From 7a7ad2038d43ddf1c52d7a3155c8c4e3ad506277 Mon Sep 17 00:00:00 2001
From: Dave Halter <davidhalter88@gmail.com>
Date: Thu, 29 Jun 2017 22:47:31 +0200
Subject: [PATCH] Trying to change the prefix parsing a bit.

---
 parso/python/normalizer.py | 98 +++++++++++++++++++++-----------------
 parso/python/prefix.py     | 45 +++++++++++++----
 test/test_prefix.py        | 44 +++++++++--------
 3 files changed, 114 insertions(+), 73 deletions(-)

diff --git a/parso/python/normalizer.py b/parso/python/normalizer.py
index 84754aa..89eb26e 100644
--- a/parso/python/normalizer.py
+++ b/parso/python/normalizer.py
@@ -61,7 +61,13 @@ class WhitespaceInfo(object):
             start_pos = parts[0].start_pos
         else:
             start_pos = leaf.start_pos
-        indentation_part = PrefixPart(leaf, 'indentation', '', start_pos)
+        indentation_part = PrefixPart(
+            leaf,
+            type='spacing',
+            value='',
+            spacing='',
+            start_pos=start_pos
+        )
 
         self.newline_count = 0
         for part in parts:
@@ -72,7 +78,7 @@ class WhitespaceInfo(object):
             if part.type == 'comment':
                 self.comments.append(Comment(part, indentation_part))
 
-            if part.type == 'indentation':
+            if part.type == 'spacing':
                 indentation_part = part
             else:
                 indentation_part = None
@@ -291,22 +297,29 @@ class PEP8Normalizer(Normalizer):
         elif in_introducer:
             self._in_suite_introducer = False
 
-    def _check_tabs_spaces(self, leaf, indentation):
-        if self._wrong_indentation_char in indentation:
-            self.add_issue(101, 'Indentation contains ' + self._indentation_type, leaf)
+    def _check_tabs_spaces(self, spacing):
+        if self._wrong_indentation_char in spacing.value:
+            self.add_issue(101, 'Indentation contains ' + self._indentation_type, spacing)
             return True
         return False
 
     def normalize(self, leaf):
+        for part in leaf._split_prefix():
+            if part.type == 'spacing':
+                # This part is used for the part call after for.
+                break
+            self._old_normalize(part, part.create_spacing_part())

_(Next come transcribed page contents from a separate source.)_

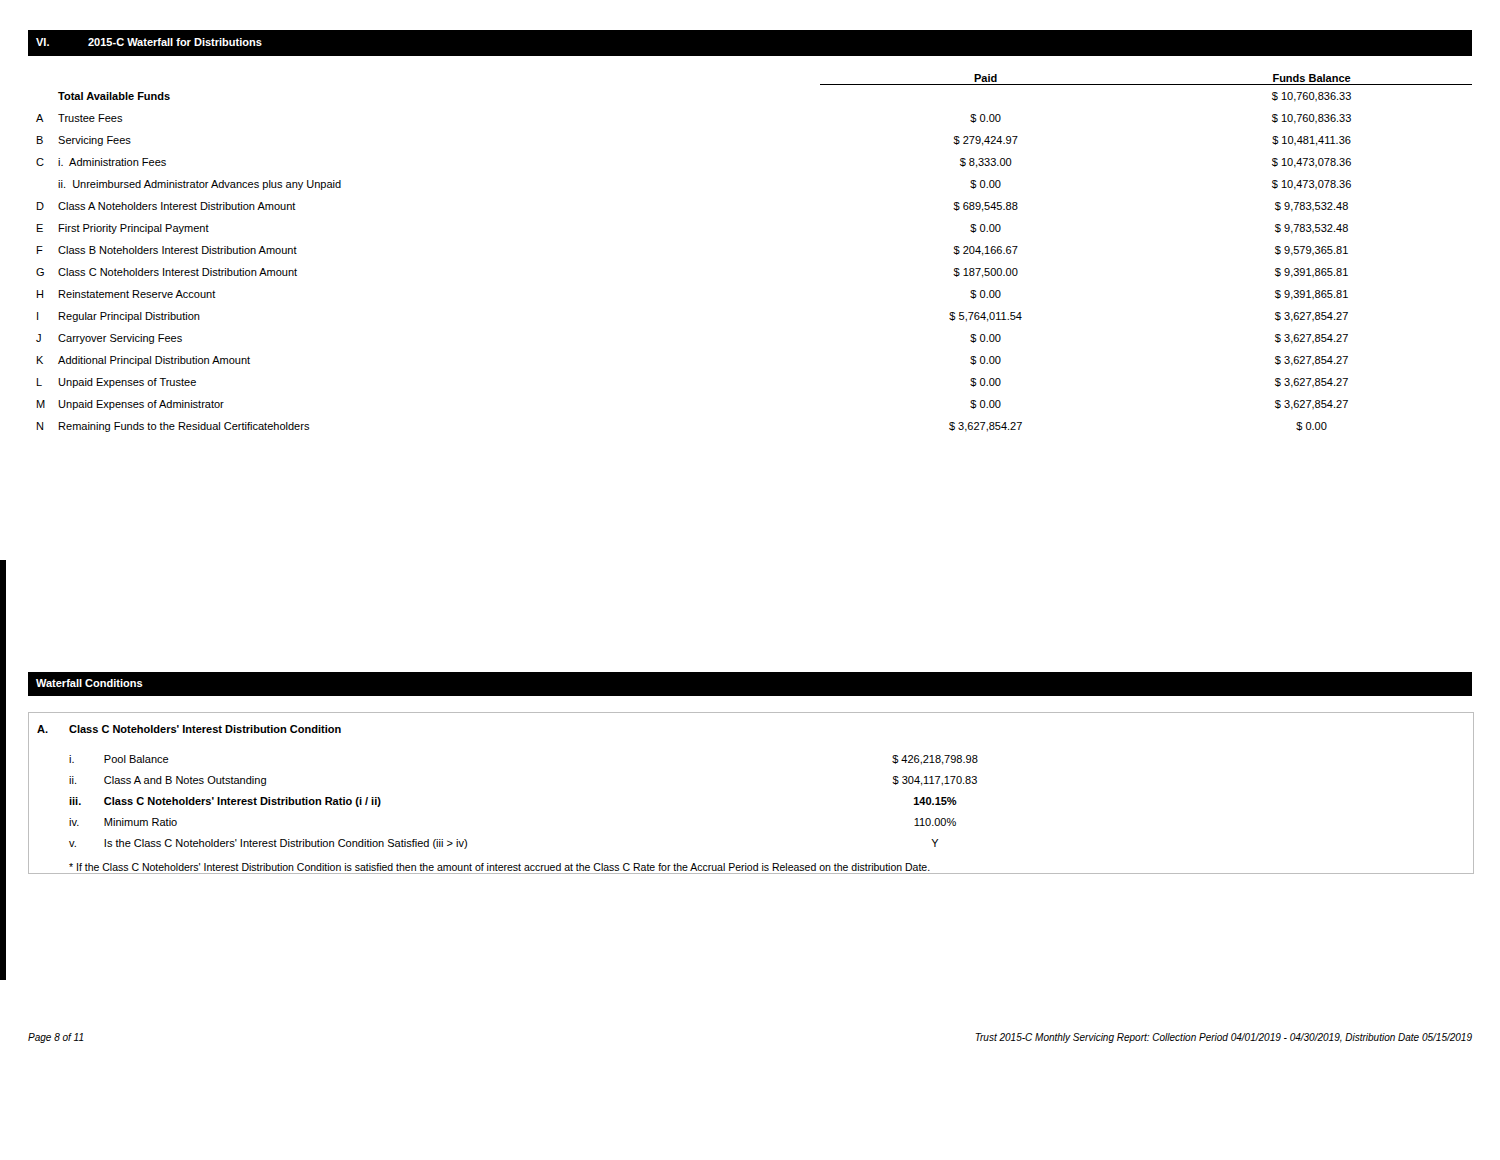VI. 2015-C Waterfall for Distributions
| | | Paid | Funds Balance |
| | Total Available Funds | | $ 10,760,836.33 |
| A | Trustee Fees | $ 0.00 | $ 10,760,836.33 |
| B | Servicing Fees | $ 279,424.97 | $ 10,481,411.36 |
| C | i. Administration Fees | $ 8,333.00 | $ 10,473,078.36 |
| | ii. Unreimbursed Administrator Advances plus any Unpaid | $ 0.00 | $ 10,473,078.36 |
| D | Class A Noteholders Interest Distribution Amount | $ 689,545.88 | $ 9,783,532.48 |
| E | First Priority Principal Payment | $ 0.00 | $ 9,783,532.48 |
| F | Class B Noteholders Interest Distribution Amount | $ 204,166.67 | $ 9,579,365.81 |
| G | Class C Noteholders Interest Distribution Amount | $ 187,500.00 | $ 9,391,865.81 |
| H | Reinstatement Reserve Account | $ 0.00 | $ 9,391,865.81 |
| I | Regular Principal Distribution | $ 5,764,011.54 | $ 3,627,854.27 |
| J | Carryover Servicing Fees | $ 0.00 | $ 3,627,854.27 |
| K | Additional Principal Distribution Amount | $ 0.00 | $ 3,627,854.27 |
| L | Unpaid Expenses of Trustee | $ 0.00 | $ 3,627,854.27 |
| M | Unpaid Expenses of Administrator | $ 0.00 | $ 3,627,854.27 |
| N | Remaining Funds to the Residual Certificateholders | $ 3,627,854.27 | $ 0.00 |
Waterfall Conditions
A. Class C Noteholders' Interest Distribution Condition
| i. | Pool Balance | $ 426,218,798.98 |
| ii. | Class A and B Notes Outstanding | $ 304,117,170.83 |
| iii. | Class C Noteholders' Interest Distribution Ratio (i / ii) | 140.15% |
| iv. | Minimum Ratio | 110.00% |
| v. | Is the Class C Noteholders' Interest Distribution Condition Satisfied (iii > iv) | Y |
* If the Class C Noteholders' Interest Distribution Condition is satisfied then the amount of interest accrued at the Class C Rate for the Accrual Period is Released on the distribution Date.
Page 8 of 11
Trust 2015-C Monthly Servicing Report: Collection Period 04/01/2019 - 04/30/2019, Distribution Date 05/15/2019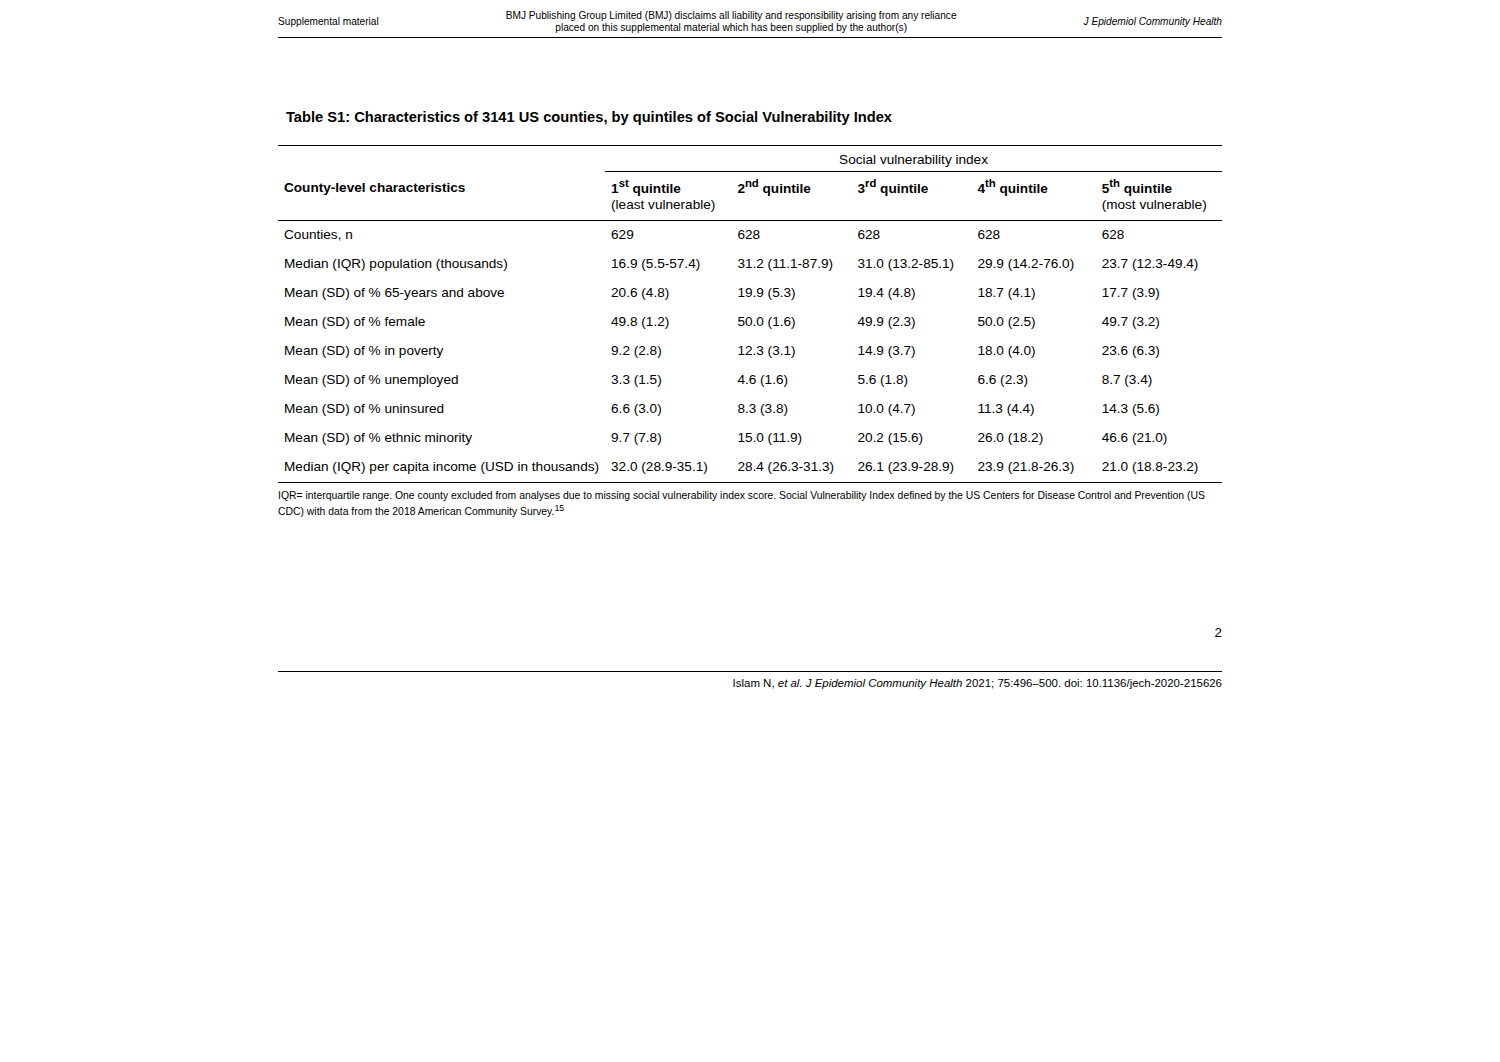Supplemental material
BMJ Publishing Group Limited (BMJ) disclaims all liability and responsibility arising from any reliance
placed on this supplemental material which has been supplied by the author(s)
J Epidemiol Community Health
Table S1: Characteristics of 3141 US counties, by quintiles of Social Vulnerability Index
| | Social vulnerability index |
| --- | --- |
| County-level characteristics | 1 st quintile | 2 nd quintile | 3 rd quintile | 4 th quintile | 5 th quintile |
| | (least vulnerable) | | | | (most vulnerable) |
| Counties, n | 629 | 628 | 628 | 628 | 628 |
| Median (IQR) population (thousands) | 16.9 (5.5-57.4) | 31.2 (11.1-87.9) | 31.0 (13.2-85.1) | 29.9 (14.2-76.0) | 23.7 (12.3-49.4) |
| Mean (SD) of % 65-years and above | 20.6 (4.8) | 19.9 (5.3) | 19.4 (4.8) | 18.7 (4.1) | 17.7 (3.9) |
| Mean (SD) of % female | 49.8 (1.2) | 50.0 (1.6) | 49.9 (2.3) | 50.0 (2.5) | 49.7 (3.2) |
| Mean (SD) of % in poverty | 9.2 (2.8) | 12.3 (3.1) | 14.9 (3.7) | 18.0 (4.0) | 23.6 (6.3) |
| Mean (SD) of % unemployed | 3.3 (1.5) | 4.6 (1.6) | 5.6 (1.8) | 6.6 (2.3) | 8.7 (3.4) |
| Mean (SD) of % uninsured | 6.6 (3.0) | 8.3 (3.8) | 10.0 (4.7) | 11.3 (4.4) | 14.3 (5.6) |
| Mean (SD) of % ethnic minority | 9.7 (7.8) | 15.0 (11.9) | 20.2 (15.6) | 26.0 (18.2) | 46.6 (21.0) |
| Median (IQR) per capita income (USD in thousands) | 32.0 (28.9-35.1) | 28.4 (26.3-31.3) | 26.1 (23.9-28.9) | 23.9 (21.8-26.3) | 21.0 (18.8-23.2) |
IQR= interquartile range. One county excluded from analyses due to missing social vulnerability index score. Social Vulnerability Index defined by the US Centers for Disease Control and Prevention (US CDC) with data from the 2018 American Community Survey.15
2
Islam N, et al. J Epidemiol Community Health 2021; 75:496–500. doi: 10.1136/jech-2020-215626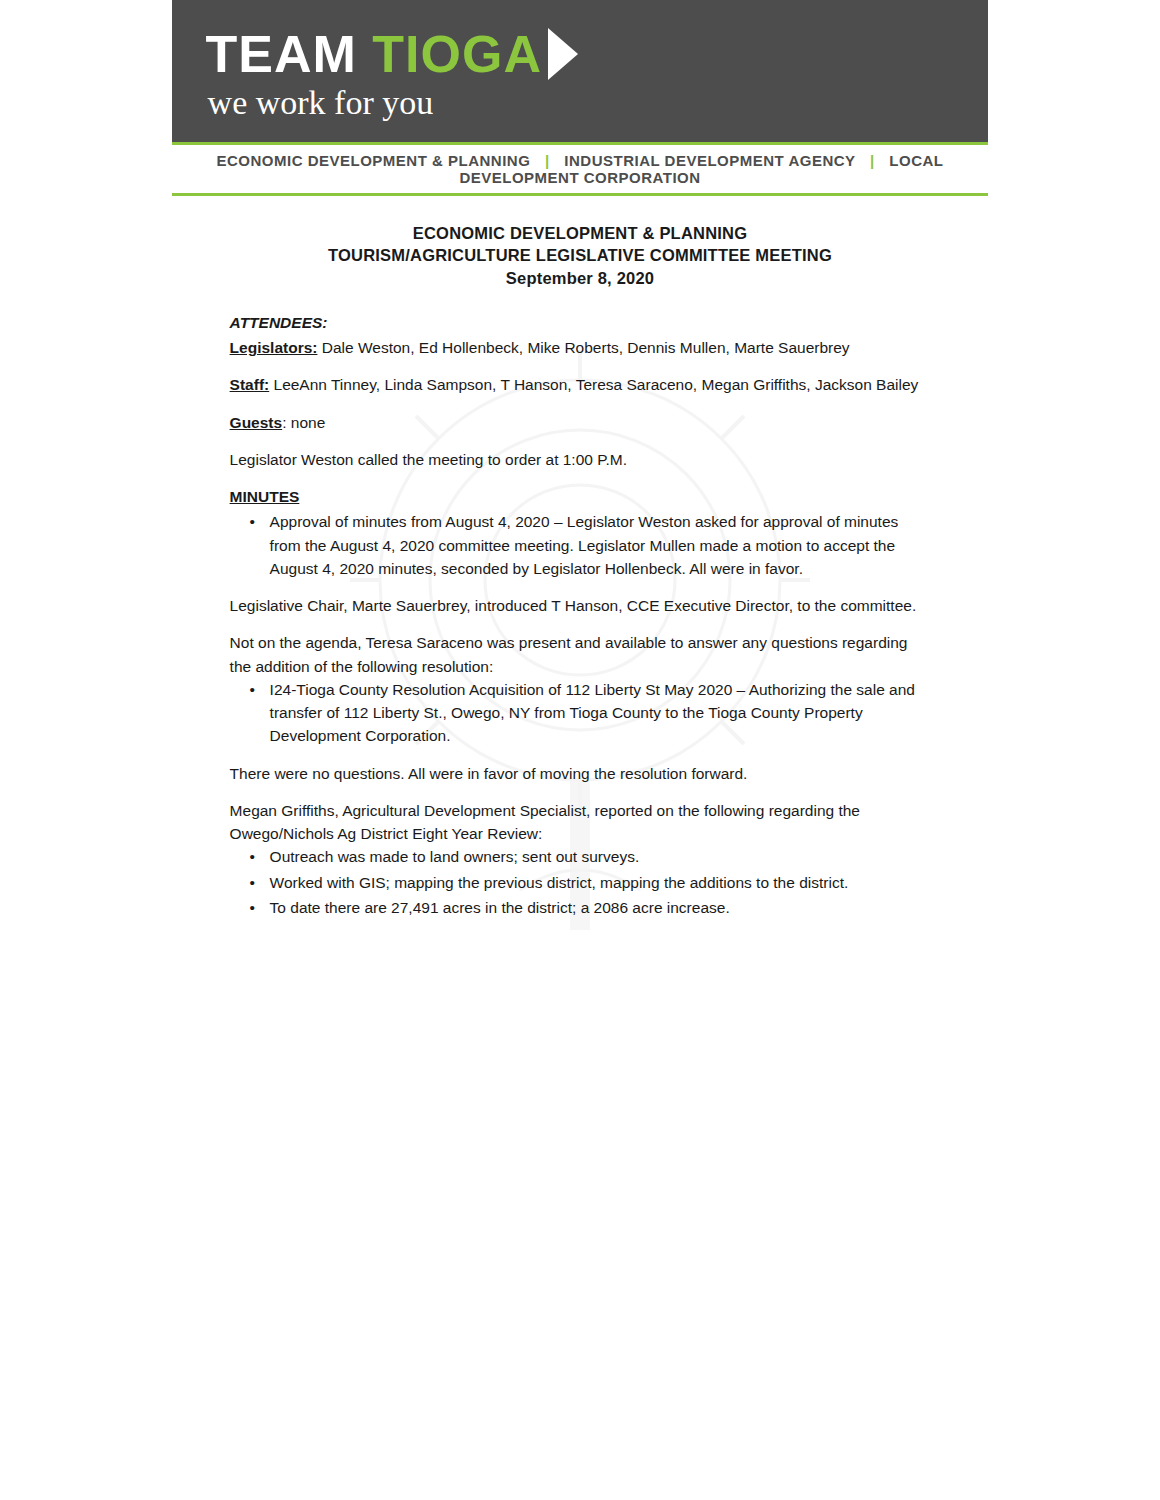TEAM TIOGA
we work for you
ECONOMIC DEVELOPMENT & PLANNING | INDUSTRIAL DEVELOPMENT AGENCY | LOCAL DEVELOPMENT CORPORATION
ECONOMIC DEVELOPMENT & PLANNING TOURISM/AGRICULTURE LEGISLATIVE COMMITTEE MEETING September 8, 2020
ATTENDEES:
Legislators: Dale Weston, Ed Hollenbeck, Mike Roberts, Dennis Mullen, Marte Sauerbrey
Staff: LeeAnn Tinney, Linda Sampson, T Hanson, Teresa Saraceno, Megan Griffiths, Jackson Bailey
Guests: none
Legislator Weston called the meeting to order at 1:00 P.M.
MINUTES
Approval of minutes from August 4, 2020 – Legislator Weston asked for approval of minutes from the August 4, 2020 committee meeting. Legislator Mullen made a motion to accept the August 4, 2020 minutes, seconded by Legislator Hollenbeck. All were in favor.
Legislative Chair, Marte Sauerbrey, introduced T Hanson, CCE Executive Director, to the committee.
Not on the agenda, Teresa Saraceno was present and available to answer any questions regarding the addition of the following resolution:
I24-Tioga County Resolution Acquisition of 112 Liberty St May 2020 – Authorizing the sale and transfer of 112 Liberty St., Owego, NY from Tioga County to the Tioga County Property Development Corporation.
There were no questions. All were in favor of moving the resolution forward.
Megan Griffiths, Agricultural Development Specialist, reported on the following regarding the Owego/Nichols Ag District Eight Year Review:
Outreach was made to land owners; sent out surveys.
Worked with GIS; mapping the previous district, mapping the additions to the district.
To date there are 27,491 acres in the district; a 2086 acre increase.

+        return self._old_normalize(leaf, part)
+
+    def _old_normalize(self, leaf, spacing):
         value = leaf.value
-        info = WhitespaceInfo(leaf)
 
         if value == ',' and leaf.parent.type == 'dictorsetmaker':
             self._indentation_stack.pop()
 
         node = self._indentation_stack[-1]
 
-        if info.has_backslash and node.type != IndentationTypes.BACKSLASH:
+        if False and info.has_backslash and node.type != IndentationTypes.BACKSLASH:
             if node.type != IndentationTypes.SUITE:
                 self.add_issue(502, 'The backslash is redundant between brackets', leaf)
             else:
@@ -323,31 +336,33 @@ class PEP8Normalizer(Normalizer):
 
 
         if self._on_newline:
-            if node.type == IndentationTypes.BACKSLASH:
+            indentation = spacing.value
+            if node.type == IndentationTypes.BACKSLASH \
+                    and self._previous_leaf.type == 'newline':
                 self._indentation_stack.pop()
-            if info.indentation != node.indentation:
-                if not self._check_tabs_spaces(info.indentation_part, info.indentation):
+
+            if indentation != node.indentation:
+                if not self._check_tabs_spaces(spacing):
                     s = '%s %s' % (len(self._config.indentation), self._indentation_type)
                     self.add_issue(111, 'Indentation is not a multiple of ' + s, leaf)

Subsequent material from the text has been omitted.